La jefa de enfermeras intentó quitarles la idea de la cabeza. Incorporar a Beltza a la clínica había tenido que superar muchas oposiciones, tanto de la dirección del centro como de algunos familiares. Que el perro apareciera en la fiesta de Navidad podía no ser entendido por todo el mundo. Quiso saber qué opinaba Ramón, psicólogo del centro que ejercía como director del coro, confiada en que le daría la razón. Sin embargo, su respuesta no fue la esperada.
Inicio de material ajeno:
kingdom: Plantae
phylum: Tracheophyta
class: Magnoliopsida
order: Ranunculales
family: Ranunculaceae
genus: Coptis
- Entiendo tu postura, Paula, pero como profesional y desde mi visión de director del coro, tengo que decirte que desde que Beltza ha asistido a los ensayos, los progresos del coro han sido notables. Y estoy seguro de que su presencia en la fiesta que tendrá un efecto tranquilizante.

 Quedaban dos días para el 23 de diciembre y Paula tenía que tomar dos decisiones: si iba a permitir que el galgo estuviera en la fiesta y, de hacerlo, cómo participaría. Temía la reacción de la dirección y de algunos familiares. Pero al mismo tiempo se recordaba a sí misma que desde el primer momento apoyo la implantación en la clínica de la terapia asistida con animales. Excluir a Beltza de la fiesta supondría una ruptura con el proyecto terapéutico que, de momento, sólo ha dado buenos resultados, se dijo para terminar de convencerse. A la hora de decidir su participación, Paula tenía claro que aquella era una oportunidad para reforzar el papel del galgo entre los pacientes.

Por eso, el 23 de diciembre, no le resultó tan descabellado ver avanzar a la comitiva real camino del salón de actos. En cabeza, Melchor, encarnado por un operario de mantenimiento de la clínica; seguido de Gaspar, que se parecía mucho a un cocinero del centro; y en tercer lugar, un orgulloso Beltza, ataviado con una capa de armiño confeccionada a medida. Al entrar en el salón, las reacciones se sucedieron en tres fases: de las expresiones de sorpresa a la hilaridad ante una estampa inusual, para terminar con un aplauso respetuoso a los tres reyes. No era para menos, pues el porte de Beltza, altivo y aristocrático, bien parecía condensar en su mirada las vivencias de tantos de sus antepasados que habían sido los favoritos de monarcas medievales. Esta vez, el joven galgo negro era el rey, no sólo en la ficción como Baltasar, sino también en la realidad diaria de la clínica.